Decide whether each of the following statements agrees with the text on DSFedMed, answering yes or no and quoting the words from that text that decide it. 1. Real public datasets are used for knowledge distillation. 2. The method was evaluated on five medical imaging segmentation datasets. 3. Communication costs are cut by about half.

**Source extract:**
★ ★ ★ ★

This work addresses the challenges of high computational overhead, substantial communication costs, and expensive inference associated with deploying foundation models in federated medical image segmentation. To overcome these limitations, the authors propose a dual-scale federated framework that enables efficient collaborative training through bidirectional knowledge distillation between a centralized foundation model and lightweight client-side models. The approach innovatively leverages synthetically generated high-quality medical images to replace real data and incorporates a learnability-guided sample selection strategy to enhance model generalization. Experimental results across five medical image segmentation datasets demonstrate that the proposed method improves the average Dice score by 2% while reducing both communication costs and inference time by nearly 90%.

Foundation Models (FMs) have demonstrated strong generalization across diverse vision tasks. However, their deployment in federated settings is hindered by high computational demands, substantial communication overhead, and significant inference costs. We propose DSFedMed, a dual-scale federated framework that enables mutual knowledge distillation between a centralized foundation model and lightweight client models for medical image segmentation. To support knowledge distillation, a set of high-quality medical images is generated to replace real public datasets, and a learnability-guided sample selection strategy is proposed to enhance efficiency and effectiveness in dual-scale distillation. This mutual distillation enables the foundation model to transfer general knowledge to lightweight clients, while also incorporating client-specific insights to refine the foundation model. Evaluations on five medical imaging segmentation datasets show that DSFedMed achieves an average 2 percent improvement in Dice score while reducing communication costs and inference time by nearly 90 percent compared to existing federated foundation model baselines. These results demonstrate significant efficiency gains and scalability for resource-limited federated deployments.

★ ★ ★ ★

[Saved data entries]
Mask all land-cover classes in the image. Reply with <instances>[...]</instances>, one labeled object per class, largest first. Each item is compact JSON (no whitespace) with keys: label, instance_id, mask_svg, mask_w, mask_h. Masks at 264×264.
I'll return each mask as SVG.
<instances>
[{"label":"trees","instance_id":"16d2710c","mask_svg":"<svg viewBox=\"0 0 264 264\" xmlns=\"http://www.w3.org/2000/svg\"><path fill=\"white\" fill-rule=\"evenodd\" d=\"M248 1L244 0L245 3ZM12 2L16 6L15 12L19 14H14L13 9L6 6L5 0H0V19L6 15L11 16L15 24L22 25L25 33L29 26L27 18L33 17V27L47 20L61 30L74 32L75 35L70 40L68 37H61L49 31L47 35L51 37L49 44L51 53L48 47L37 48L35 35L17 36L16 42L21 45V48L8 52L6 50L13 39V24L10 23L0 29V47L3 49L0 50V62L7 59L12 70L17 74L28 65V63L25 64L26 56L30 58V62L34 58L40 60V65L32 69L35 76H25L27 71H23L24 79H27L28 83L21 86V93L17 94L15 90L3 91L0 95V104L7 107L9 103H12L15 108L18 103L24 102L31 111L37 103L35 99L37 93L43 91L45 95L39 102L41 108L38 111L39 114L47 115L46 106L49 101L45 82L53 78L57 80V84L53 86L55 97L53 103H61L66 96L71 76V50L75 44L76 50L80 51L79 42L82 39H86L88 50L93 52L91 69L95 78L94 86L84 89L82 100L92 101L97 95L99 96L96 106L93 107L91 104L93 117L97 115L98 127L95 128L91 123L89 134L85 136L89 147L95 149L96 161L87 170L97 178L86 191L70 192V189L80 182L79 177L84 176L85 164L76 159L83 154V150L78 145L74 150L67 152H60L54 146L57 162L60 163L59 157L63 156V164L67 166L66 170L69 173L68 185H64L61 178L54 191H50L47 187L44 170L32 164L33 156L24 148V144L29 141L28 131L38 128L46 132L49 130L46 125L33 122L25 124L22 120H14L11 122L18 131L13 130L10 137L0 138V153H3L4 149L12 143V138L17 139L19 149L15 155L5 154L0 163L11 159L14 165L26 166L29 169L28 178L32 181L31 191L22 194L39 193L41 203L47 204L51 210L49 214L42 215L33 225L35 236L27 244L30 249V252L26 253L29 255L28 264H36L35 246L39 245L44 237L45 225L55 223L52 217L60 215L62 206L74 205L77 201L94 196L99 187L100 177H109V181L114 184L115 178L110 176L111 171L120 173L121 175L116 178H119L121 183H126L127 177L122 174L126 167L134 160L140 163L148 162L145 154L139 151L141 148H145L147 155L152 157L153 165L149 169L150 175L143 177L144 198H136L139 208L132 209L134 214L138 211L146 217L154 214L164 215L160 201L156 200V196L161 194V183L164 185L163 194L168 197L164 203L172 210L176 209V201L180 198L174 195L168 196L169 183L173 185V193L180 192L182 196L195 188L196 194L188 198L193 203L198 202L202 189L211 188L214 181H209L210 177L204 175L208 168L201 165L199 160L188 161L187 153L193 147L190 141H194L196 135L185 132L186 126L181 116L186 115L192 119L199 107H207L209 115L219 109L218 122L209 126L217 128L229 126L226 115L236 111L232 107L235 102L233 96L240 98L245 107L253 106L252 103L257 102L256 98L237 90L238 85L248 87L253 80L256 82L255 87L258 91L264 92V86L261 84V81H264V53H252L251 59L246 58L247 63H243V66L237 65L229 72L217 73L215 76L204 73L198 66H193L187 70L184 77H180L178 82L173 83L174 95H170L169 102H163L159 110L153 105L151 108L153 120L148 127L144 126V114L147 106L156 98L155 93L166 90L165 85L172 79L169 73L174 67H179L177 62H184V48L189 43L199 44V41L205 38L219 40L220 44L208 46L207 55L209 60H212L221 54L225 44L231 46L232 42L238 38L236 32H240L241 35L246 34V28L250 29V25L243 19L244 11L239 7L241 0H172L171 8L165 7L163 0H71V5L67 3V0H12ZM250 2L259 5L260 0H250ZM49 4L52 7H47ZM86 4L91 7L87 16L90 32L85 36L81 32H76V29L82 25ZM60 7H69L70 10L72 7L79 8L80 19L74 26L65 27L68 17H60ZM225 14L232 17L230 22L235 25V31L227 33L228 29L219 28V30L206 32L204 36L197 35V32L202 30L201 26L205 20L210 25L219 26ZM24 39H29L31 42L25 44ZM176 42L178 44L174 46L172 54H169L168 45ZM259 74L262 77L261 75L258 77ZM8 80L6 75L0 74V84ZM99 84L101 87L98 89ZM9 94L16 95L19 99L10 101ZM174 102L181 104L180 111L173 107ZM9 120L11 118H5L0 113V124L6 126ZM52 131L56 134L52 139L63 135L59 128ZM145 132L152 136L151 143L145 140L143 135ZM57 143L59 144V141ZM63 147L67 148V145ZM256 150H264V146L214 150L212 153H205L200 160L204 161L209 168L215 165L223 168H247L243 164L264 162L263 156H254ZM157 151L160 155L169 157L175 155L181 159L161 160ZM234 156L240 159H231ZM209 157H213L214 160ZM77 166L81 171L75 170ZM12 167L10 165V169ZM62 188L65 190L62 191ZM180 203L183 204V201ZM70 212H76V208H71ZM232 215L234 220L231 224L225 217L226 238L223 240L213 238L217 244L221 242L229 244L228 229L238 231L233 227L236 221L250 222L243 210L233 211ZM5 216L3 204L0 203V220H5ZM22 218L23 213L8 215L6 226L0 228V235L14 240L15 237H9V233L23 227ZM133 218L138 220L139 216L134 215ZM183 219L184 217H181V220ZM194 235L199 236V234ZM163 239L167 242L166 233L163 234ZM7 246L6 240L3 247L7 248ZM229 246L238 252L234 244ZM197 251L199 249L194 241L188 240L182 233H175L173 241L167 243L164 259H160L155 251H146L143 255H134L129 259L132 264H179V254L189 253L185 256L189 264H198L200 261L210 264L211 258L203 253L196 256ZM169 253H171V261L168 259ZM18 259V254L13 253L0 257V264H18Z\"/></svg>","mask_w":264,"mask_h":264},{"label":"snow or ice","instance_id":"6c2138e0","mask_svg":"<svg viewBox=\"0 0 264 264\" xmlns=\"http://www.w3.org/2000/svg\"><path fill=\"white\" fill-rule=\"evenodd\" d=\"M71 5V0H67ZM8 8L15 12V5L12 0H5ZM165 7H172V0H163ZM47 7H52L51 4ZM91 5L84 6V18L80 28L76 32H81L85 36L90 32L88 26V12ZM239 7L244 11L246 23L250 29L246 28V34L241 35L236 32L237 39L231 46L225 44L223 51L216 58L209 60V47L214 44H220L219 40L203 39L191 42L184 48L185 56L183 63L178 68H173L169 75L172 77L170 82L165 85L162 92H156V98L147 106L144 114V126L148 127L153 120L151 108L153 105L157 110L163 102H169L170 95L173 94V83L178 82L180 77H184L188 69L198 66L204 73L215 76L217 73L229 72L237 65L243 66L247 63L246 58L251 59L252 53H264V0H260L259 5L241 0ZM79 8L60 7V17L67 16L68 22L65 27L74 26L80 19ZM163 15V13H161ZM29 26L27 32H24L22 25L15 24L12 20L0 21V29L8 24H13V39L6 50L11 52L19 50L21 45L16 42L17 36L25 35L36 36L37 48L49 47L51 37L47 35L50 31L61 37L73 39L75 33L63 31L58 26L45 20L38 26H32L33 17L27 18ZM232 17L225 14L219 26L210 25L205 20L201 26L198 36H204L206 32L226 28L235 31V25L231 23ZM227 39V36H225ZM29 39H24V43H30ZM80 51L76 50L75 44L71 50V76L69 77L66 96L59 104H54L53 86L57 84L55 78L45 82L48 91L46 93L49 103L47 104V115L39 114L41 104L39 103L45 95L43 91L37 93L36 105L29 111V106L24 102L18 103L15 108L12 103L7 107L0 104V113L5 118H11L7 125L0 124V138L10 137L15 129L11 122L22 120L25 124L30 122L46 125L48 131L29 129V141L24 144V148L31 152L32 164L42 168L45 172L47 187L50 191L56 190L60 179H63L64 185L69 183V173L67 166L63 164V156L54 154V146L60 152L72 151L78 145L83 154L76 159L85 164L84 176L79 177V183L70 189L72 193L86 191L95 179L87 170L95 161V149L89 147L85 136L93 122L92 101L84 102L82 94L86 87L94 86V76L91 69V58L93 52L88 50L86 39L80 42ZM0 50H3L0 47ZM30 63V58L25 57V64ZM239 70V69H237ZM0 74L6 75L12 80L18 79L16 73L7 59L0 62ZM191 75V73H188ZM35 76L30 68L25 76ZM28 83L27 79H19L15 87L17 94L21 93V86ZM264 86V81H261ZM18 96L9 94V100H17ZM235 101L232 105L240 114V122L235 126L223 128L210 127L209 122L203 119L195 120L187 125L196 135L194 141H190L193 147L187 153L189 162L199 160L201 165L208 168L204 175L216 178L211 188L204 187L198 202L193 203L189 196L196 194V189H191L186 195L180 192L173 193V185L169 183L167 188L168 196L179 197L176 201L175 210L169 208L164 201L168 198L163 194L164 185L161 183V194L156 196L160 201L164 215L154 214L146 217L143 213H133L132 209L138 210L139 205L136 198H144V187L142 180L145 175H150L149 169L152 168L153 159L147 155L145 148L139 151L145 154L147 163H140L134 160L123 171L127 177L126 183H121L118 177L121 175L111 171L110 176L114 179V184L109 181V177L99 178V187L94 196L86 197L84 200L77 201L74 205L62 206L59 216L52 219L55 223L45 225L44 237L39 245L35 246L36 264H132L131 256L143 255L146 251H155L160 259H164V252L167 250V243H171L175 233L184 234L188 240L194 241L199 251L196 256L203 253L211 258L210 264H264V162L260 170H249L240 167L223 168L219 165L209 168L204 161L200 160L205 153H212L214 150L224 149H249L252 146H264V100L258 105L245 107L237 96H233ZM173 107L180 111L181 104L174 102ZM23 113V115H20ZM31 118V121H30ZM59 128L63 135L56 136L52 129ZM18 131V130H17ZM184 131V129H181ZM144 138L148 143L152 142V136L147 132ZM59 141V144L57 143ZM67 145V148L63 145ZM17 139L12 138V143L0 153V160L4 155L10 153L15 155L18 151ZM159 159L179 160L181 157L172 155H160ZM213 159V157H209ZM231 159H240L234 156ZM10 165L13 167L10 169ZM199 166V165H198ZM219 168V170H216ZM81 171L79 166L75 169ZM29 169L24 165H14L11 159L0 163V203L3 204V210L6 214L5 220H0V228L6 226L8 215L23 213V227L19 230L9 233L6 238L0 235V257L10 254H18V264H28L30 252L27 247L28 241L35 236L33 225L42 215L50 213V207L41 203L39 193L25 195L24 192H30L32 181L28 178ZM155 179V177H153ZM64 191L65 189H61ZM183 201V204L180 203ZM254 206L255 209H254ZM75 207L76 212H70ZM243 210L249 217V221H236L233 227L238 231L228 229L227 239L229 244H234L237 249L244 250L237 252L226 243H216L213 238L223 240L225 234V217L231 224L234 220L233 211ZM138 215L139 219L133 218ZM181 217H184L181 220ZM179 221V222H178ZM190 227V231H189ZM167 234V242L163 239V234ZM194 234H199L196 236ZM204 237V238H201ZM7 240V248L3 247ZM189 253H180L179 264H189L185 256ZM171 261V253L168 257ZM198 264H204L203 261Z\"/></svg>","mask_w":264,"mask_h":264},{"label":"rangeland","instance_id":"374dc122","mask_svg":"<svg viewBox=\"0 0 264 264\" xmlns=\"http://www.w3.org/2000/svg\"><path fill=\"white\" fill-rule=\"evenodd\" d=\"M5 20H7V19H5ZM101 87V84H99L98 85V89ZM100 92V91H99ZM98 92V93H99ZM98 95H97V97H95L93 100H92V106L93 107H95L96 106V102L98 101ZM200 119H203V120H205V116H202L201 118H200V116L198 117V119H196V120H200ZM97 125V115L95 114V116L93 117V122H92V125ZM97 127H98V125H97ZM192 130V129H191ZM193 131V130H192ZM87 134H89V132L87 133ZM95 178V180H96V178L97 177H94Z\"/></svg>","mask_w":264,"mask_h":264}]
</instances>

★ ★ ★ ★

**Solution to this problem:**
1. No: "a set of high-quality medical images is generated to replace real public datasets"
2. Yes: "Evaluations on five medical imaging segmentation datasets"
3. No: "reducing communication costs and inference time by nearly 90 percent"